> **INSTRUCTIONS**
A - In the wiki help text on JSmol, which file from a published SCAN calculation should be used for vibrations only?
B - In the wiki help text, list every word or phrase marked with triple apostrophes in the "Basic JSmol" section.
C - Write a continuation of the wiki help text on JSmol, starting after its last sentence.

> **DOCUMENT EXTRACT**
References and citations
<references />

----

=== Using an iPad ===

[https://itunes.apple.com/gb/app/wiki-edit/id391012741?mt=8 Wiki Edit] for IOS allows a Wiki to be edited using an iPad. You can dictate your text using '''Siri''' if your speed at '''thumb-typing''' is not what it should be.

= Bringing your report to life =
== Basic JSmol ==
You can use coordinate files created as part of your work (in CML or Molfile format) to insert rotating molecules for your page.
#Using your graphical program (ChemBio3D or Gaussview), '''save''' your molecule as an '''MDL File''', which has the extension '''.mol''', or as '''chemical markup language''', which has the extension '''.cml'''.
#Or, if your calculation ran on the SCAN batch system, '''publish''' the calculation, and in the resulting deposited space, download the .cml or the '''logfile.out''' file to be found there (the latter should be used for vibrations only).
#On the Wiki, '''Upload File''' (from the left hand panel) and select the molecule file you have just placed on your hard drive as above.
#On your Wiki page, insert <nowiki><jmolFile text="Explanatory text for link">BCl3-09.log</jmolFile></nowiki> where in this example, BCl3-09.log is the just uploaded file.
##The should produce <jmolFile text="this link">BCl3-09.log</jmolFile>. When clicked, it will open up a separate floating window for your molecule.
##Further actions upon the loaded molecule (such as selecting a vibrational mode and animating the vibration) are done by right-mouse clicking in the Jmol window.

> **SUPPLIED DATA**
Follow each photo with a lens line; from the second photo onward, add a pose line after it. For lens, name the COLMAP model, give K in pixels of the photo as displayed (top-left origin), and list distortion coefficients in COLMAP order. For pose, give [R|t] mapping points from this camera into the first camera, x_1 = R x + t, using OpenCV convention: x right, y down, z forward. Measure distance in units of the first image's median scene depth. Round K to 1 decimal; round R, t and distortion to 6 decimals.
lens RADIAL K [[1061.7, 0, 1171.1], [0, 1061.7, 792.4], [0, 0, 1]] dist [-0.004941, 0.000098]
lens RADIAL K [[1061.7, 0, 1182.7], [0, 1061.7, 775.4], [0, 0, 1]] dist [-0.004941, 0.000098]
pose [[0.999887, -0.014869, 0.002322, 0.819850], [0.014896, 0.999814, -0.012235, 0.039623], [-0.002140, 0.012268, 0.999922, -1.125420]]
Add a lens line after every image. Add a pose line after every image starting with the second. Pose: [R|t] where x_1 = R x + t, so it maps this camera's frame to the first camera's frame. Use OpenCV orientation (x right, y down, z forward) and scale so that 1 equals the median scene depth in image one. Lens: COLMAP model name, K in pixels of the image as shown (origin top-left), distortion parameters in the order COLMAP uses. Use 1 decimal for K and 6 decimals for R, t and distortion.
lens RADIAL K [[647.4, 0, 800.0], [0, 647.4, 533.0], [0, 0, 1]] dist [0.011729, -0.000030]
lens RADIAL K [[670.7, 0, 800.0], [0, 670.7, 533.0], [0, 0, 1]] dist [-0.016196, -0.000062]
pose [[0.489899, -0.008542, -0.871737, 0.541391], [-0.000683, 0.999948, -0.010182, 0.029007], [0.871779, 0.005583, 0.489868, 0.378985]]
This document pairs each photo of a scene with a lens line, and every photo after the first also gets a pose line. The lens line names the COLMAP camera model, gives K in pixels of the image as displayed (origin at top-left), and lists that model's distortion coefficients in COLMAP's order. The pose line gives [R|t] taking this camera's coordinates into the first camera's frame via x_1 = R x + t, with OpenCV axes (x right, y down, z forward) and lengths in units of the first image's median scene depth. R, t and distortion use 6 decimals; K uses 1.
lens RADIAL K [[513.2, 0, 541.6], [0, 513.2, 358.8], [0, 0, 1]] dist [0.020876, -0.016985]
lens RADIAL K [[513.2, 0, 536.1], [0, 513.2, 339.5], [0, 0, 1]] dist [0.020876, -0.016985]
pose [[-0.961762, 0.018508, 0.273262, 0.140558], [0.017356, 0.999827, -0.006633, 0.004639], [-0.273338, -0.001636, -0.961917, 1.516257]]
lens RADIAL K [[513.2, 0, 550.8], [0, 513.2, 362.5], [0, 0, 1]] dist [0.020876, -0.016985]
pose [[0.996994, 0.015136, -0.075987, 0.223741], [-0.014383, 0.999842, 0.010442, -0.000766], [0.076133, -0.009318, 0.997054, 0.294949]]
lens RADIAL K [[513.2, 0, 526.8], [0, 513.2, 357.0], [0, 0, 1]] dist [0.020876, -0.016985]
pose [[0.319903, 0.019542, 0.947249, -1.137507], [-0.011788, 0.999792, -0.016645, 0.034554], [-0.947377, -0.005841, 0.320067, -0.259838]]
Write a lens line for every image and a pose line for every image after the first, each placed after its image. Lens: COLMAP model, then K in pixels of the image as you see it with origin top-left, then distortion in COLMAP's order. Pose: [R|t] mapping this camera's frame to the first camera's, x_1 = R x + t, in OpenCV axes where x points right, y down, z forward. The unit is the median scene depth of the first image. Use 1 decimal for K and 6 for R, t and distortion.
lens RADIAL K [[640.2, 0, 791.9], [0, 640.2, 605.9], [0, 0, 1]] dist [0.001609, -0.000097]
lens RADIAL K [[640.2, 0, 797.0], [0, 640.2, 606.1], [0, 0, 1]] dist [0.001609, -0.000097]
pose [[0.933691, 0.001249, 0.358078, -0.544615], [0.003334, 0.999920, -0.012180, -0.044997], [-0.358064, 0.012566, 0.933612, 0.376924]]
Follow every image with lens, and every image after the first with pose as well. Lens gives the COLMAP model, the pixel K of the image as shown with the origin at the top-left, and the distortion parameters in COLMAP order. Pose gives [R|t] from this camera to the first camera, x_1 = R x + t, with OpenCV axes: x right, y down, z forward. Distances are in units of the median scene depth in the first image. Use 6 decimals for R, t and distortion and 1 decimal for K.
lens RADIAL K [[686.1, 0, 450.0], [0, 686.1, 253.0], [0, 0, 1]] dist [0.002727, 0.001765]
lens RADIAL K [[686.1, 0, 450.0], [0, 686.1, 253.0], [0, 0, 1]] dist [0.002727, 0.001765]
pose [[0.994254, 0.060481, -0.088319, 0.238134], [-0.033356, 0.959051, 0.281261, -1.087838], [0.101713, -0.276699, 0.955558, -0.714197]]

> **RESPONSES FOR EACH TASK**
A - logfile.out

B - save, MDL File, .mol, chemical markup language, .cml, publish, logfile.out, Upload File

C -
#When using animations, please let them pop up in a separate window using the <jmolAppletButton> function. Your browser won't slow down and you will make your life so much simpler. =)
##Read more on how to do that [http://wiki.jmol.org/index.php/MediaWiki#Jmol_applet_in_a_popup_window here ]. --[[User:Rea12|Rea12]] 20:58, 8 September 2014 (BST)

== Advanced JSmol ==

A much more powerful invocation is as follows. The following allows a molecule to be directly embedded into the report, and it also shows how to put a script in to control the final display.
{| class="wikitable" border="2"
|-
! copy/paste either of the two sections below into your own Wiki
|-
|<pre><jmol>
<jmolApplet>
<title>Pentahelicene</title><color>white</color>
<size>150</size><script>zoom 5;moveto 4 0 2 0 90 120;spin 2;</script>
<uploadedFileContents>yourmolecule.cml</uploadedFileContents>
</jmolApplet>
</jmol>


<jmol>
<jmolApplet>
<title>Vibration</title><color>white</color><size>200</size>
<script>frame 8;vectors 4;vectors scale 5.0;color vectors red;vibration 10;
</script><uploadedFileContents>BCl3-09.log</uploadedFileContents>
</jmolApplet>
</jmol></pre>
|-
! First molecule (if you see yellow below, then check the [[Mod:latebreak#Firefox.2C_Java_and_the_Wiki|late breaking news]])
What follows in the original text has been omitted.